I need hardly say that to anyone holding the views thus expressed, yesterday's Order in Council must be most satisfactory; getting rid, as it does for good and all, of the unfortunate Declaration, leaving the application of established principles to those acquainted with them and promulgating authoritative guidance on specific novel questions.
I may perhaps add a word or two on the undesirability of describing as "Declarations" documents which, being equipped with provisions for ratification, although they may profess to set out old law, differ in no respect from other conventions. Also, as to the need for greater caution on the part of our representatives than has been shown by their acceptance of various craftily suggested anti-British suggestions, such as were several embodied in the Declaration in question, and notably that of the notorious cl. 23 (h) of The Hague Convention iv., the interpretation of which has exercised the ingenuity of the Foreign Office and, more recently, of the Court of Appeal.
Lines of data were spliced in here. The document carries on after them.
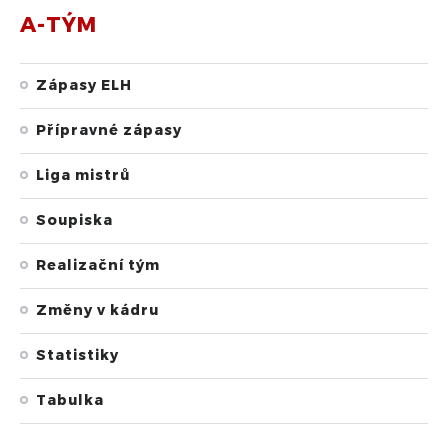
A-TÝM
Zápasy ELH
Přípravné zápasy
Liga mistrů
Soupiska
Realizační tým
Změny v kádru
Statistiky
Tabulka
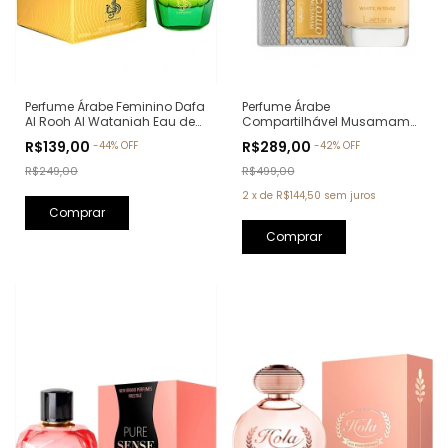
Perfume Árabe Feminino Dafa
Perfume Árabe
Al Rooh Al Wataniah Eau de
Compartilhável Musamam
Parfum - 100ml
White Intense Lattafa Eau de
R$139,00
R$289,00
-
44
%
OFF
-
42
%
OFF
Parfum - 100ml
R$249,00
R$499,00
2
x
de
R$144,50
sem juros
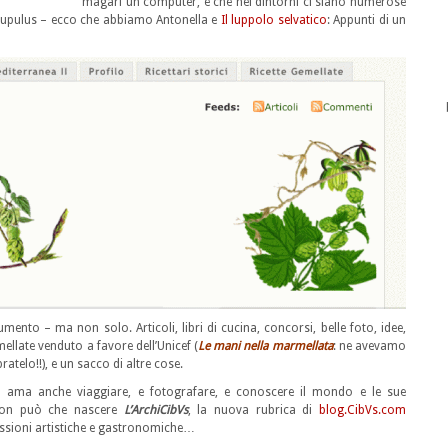
magari un computer, e che nei dintorni ci siano numerose
lupulus – ecco che abbiamo Antonella e
Il luppolo selvatico
: Appunti di un
ento – ma non solo. Articoli, libri di cucina, concorsi, belle foto, idee,
mellate venduto a favore dell’Unicef (
Le mani nella marmellata
: ne avevamo
atelo!!), e un sacco di altre cose.
era ama anche viaggiare, e fotografare, e conoscere il mondo e le sue
 non può che nascere
L’ArchiCibVs
, la nuova rubrica di
blog.CibVs.com
pressioni artistiche e gastronomiche…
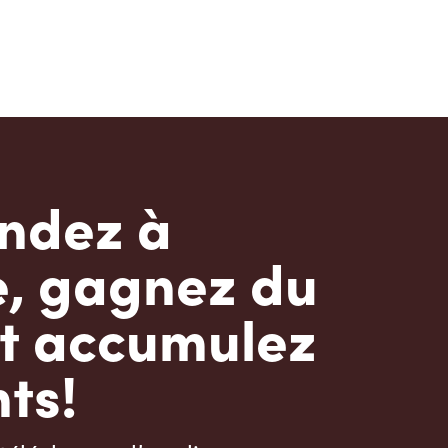
dez à
e, gagnez du
t accumulez
ts!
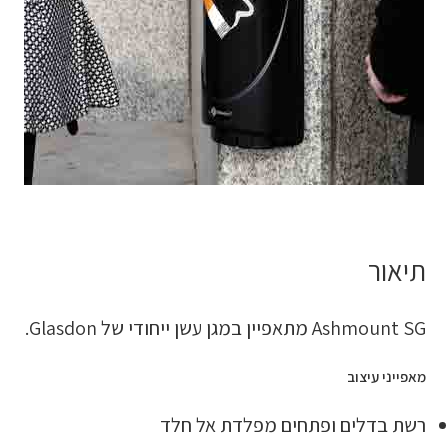
תיאור
Ashmount SG מתאפיין במגן עשן ייחודי של Glasdon.
מאפייני עיצוב
רשת בדלים ופתחים מפלדת אל חלד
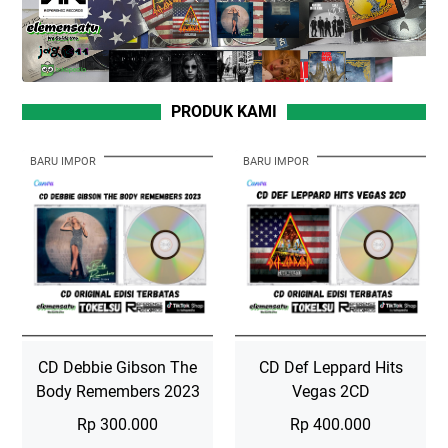
PRODUK KAMI
BARU IMPOR
BARU IMPOR
CD Debbie Gibson The
CD Def Leppard Hits
Body Remembers 2023
Vegas 2CD
Rp 300.000
Rp 400.000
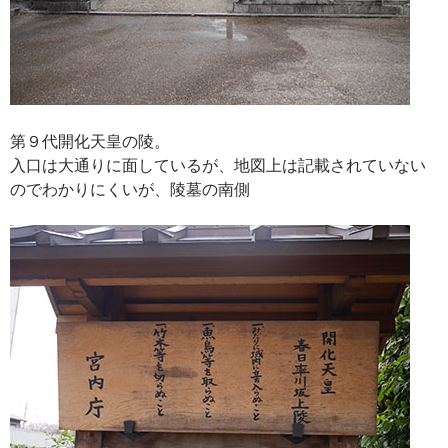
第９代開化天皇の陵。
入口は大通りに面しているが、地図上は記載されていない
のでわかりにくいが、陵墓の南側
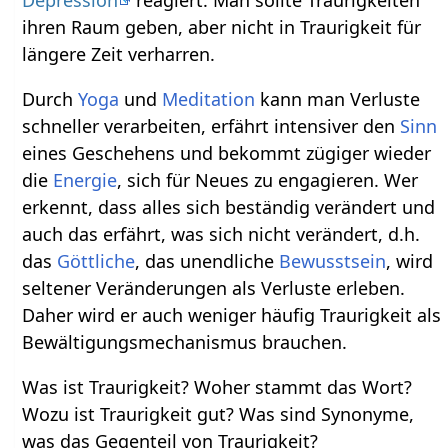
ihren Raum geben, aber nicht in Traurigkeit für
längere Zeit verharren.
Durch
Yoga
und
Meditation
kann man Verluste
schneller verarbeiten, erfährt intensiver den
Sinn
eines Geschehens und bekommt zügiger wieder
die
Energie
, sich für Neues zu engagieren. Wer
erkennt, dass alles sich beständig verändert und
auch das erfährt, was sich nicht verändert, d.h.
das
Göttliche
, das unendliche
Bewusstsein
, wird
seltener Veränderungen als Verluste erleben.
Daher wird er auch weniger häufig Traurigkeit als
Bewältigungsmechanismus brauchen.
Was ist Traurigkeit? Woher stammt das Wort?
Wozu ist Traurigkeit gut? Was sind Synonyme,
was das Gegenteil von Traurigkeit?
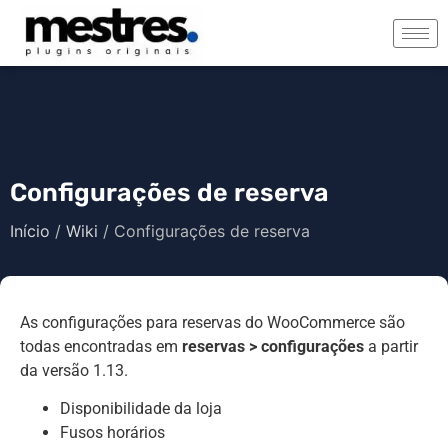
Configurações de reserva
Início
/
Wiki
/ Configurações de reserva
As configurações para reservas do WooCommerce são
todas encontradas em
reservas > configurações
a partir
da versão 1.13.
Disponibilidade da loja
Fusos horários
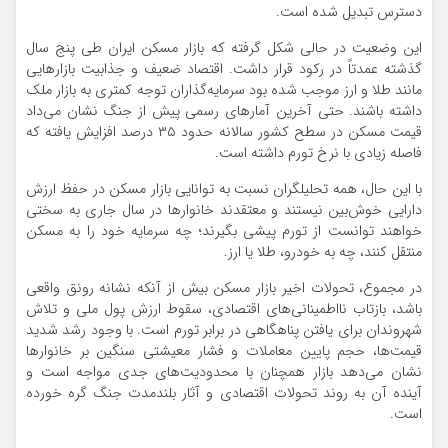
دسترس تبدیل شده است.
این وضعیت در حالی شکل گرفته که بازار مسکن ایران طی پنج سال
گذشته عمدتاً در رکود قرار داشت. اقتصاد ضعیف و جذابیت بازارهایی
مانند طلا و ارز موجب شده بود سرمایه‌گذاران توجه کمتری به بازار ملک
داشته باشند. حتی آخرین آمارهای رسمی پیش از جنگ نشان می‌داد
قیمت مسکن در سطح کشور سالانه حدود ۳۵ درصد افزایش یافته که
فاصله زیادی با نرخ تورم داشته است.
با این حال، همه تحلیلگران نسبت به توانایی بازار مسکن در حفظ ارزش
دارایی خوش‌بین نیستند و معتقدند خانوارها در سال جاری به سختی
خواهند توانست از تورم پیشی بگیرند؛ چه سرمایه خود را به مسکن
منتقل کنند، چه به خودرو، طلا یا ارز.
در مجموع، تحولات اخیر بازار مسکن بیش از آنکه نشانه رونق واقعی
باشد، بازتاب نااطمینانی‌های اقتصادی، سقوط ارزش پول ملی و تلاش
شهروندان برای یافتن پناهگاهی در برابر تورم است. با وجود رشد شدید
قیمت‌ها، حجم پایین معاملات و فشار معیشتی سنگین بر خانوارها
نشان می‌دهد بازار همچنان با محدودیت‌های جدی مواجه است و
آینده آن به روند تحولات اقتصادی و آثار بلندمدت جنگ گره خورده
است.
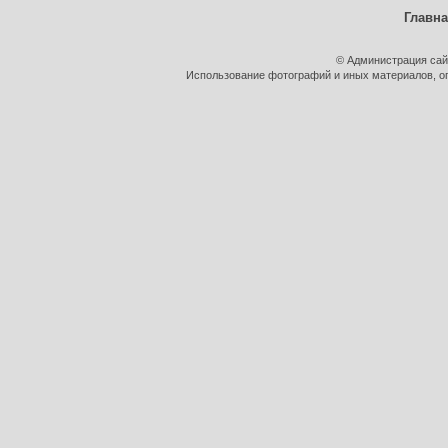
Главн
© Администрация сай
Использование фотографий и иных материалов, оп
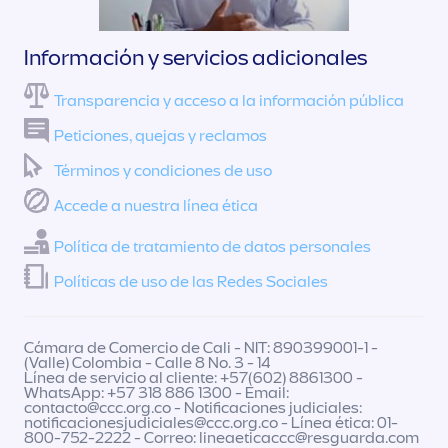
Información y servicios adicionales
Transparencia y acceso a la información pública
Peticiones, quejas y reclamos
Términos y condiciones de uso
Accede a nuestra línea ética
Política de tratamiento de datos personales
Políticas de uso de las Redes Sociales
Cámara de Comercio de Cali - NIT: 890399001-1 -
(Valle) Colombia - Calle 8 No. 3 - 14
Línea de servicio al cliente: +57(602) 8861300 -
WhatsApp: +57 318 886 1300 - Email:
contacto@ccc.org.co
- Notificaciones judiciales:
notificacionesjudiciales@ccc.org.co
- Línea ética: 01-
800-752-2222 - Correo:
lineaeticaccc@resguarda.com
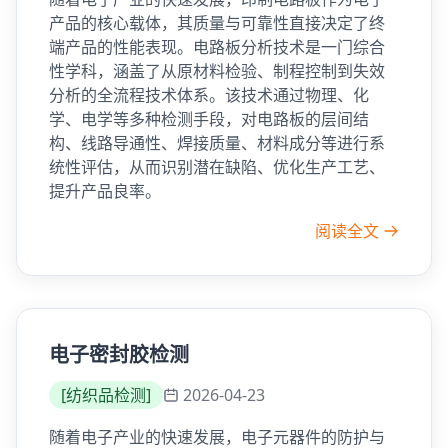
产品的核心载体，其质量与可靠性直接决定了终
端产品的性能表现。电路板分析技术是一门综合
性学科，涵盖了从原材料检验、制程控制到失效
分析的全流程技术体系。该技术通过物理、化
学、电学等多种检测手段，对电路板的层间结
构、线路导通性、焊接质量、材料成分等进行系
统性评估，从而识别潜在缺陷、优化生产工艺、
提升产品良率。
阅读全文
电子密封胶检测
[
纺织品检测
]
2026-04-23
随着电子产业的快速发展，电子元器件的防护与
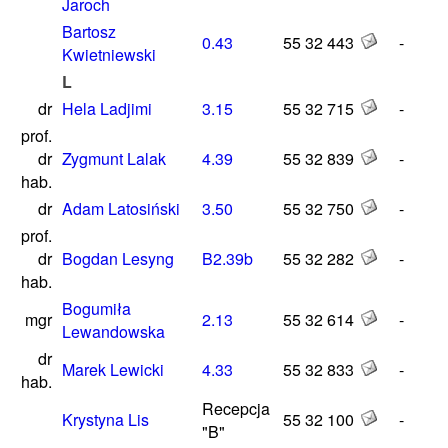
Jaroch
Bartosz
0.43
55 32 443
-
Kwietniewski
L
dr
Hela Ladjimi
3.15
55 32 715
-
prof.
dr
Zygmunt Lalak
4.39
55 32 839
-
hab.
dr
Adam Latosiński
3.50
55 32 750
-
prof.
dr
Bogdan Lesyng
B2.39b
55 32 282
-
hab.
Bogumiła
mgr
2.13
55 32 614
-
Lewandowska
dr
Marek Lewicki
4.33
55 32 833
-
hab.
Recepcja
Krystyna Lis
55 32 100
-
"B"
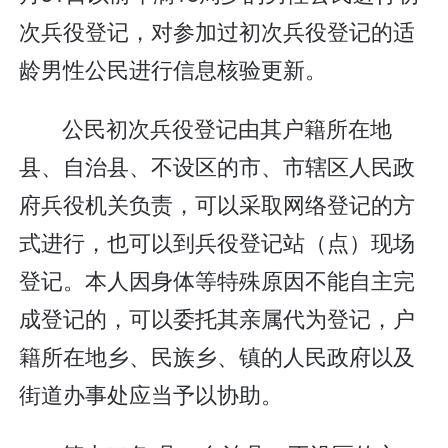
次兵役登记，对参加过初次兵役登记的适
龄男性公民进行信息核验更新。
公民初次兵役登记由其户籍所在地
县、自治县、不设区的市、市辖区人民政
府兵役机关负责，可以采取网络登记的方
式进行，也可以到兵役登记站（点）现场
登记。本人因身体等特殊原因不能自主完
成登记的，可以委托其亲属代为登记，户
籍所在地乡、民族乡、镇的人民政府以及
街道办事处应当予以协助。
I am, Sir, your obedient servant,
T. E. HOLLAND
On July 7, 1916, an Order in Council was made, revoking all Orders by which the provisions of the Declaration had been adopted, or modified, for the duration of the war; stating the intention of the Allies to exercise their belligerent rights at sea in strict accordance with the law of nations; but dealing specifically with certain doubtful points. The Order was accompanied by a memorandum, drawn up by the British and French Governments, explaining how their expectation that in the Declaration they would find "a suitable digest of principles and compendium of working rules" had not been realised. See also Lord Robert Cecil in the House of Commons on August 23, with reference to the Zamora case, [1916] 2 Ch. c. 77.
On misuses of the term "Declaration" cf. supra, pp. [90], [91], [92].
Sir,—The new German Note handed on Thursday last to the representatives of the neutral Powers supports its allegation that the four Allied Powers "have trampled upon right and torn up the treaties on which it was based" by the following statement:—
"Already in the first weeks of the war England had renounced the Declaration of London, the contents of which her own delegates had recognised as binding in international law."
It is surely notorious that the delegates of a Power, by agreeing to the draft of a treaty, give to it no international validity, which results only when the treaty has been ratified by their Government. The Declaration of London has, most fortunately, never been ratified by the Government of Great Britain.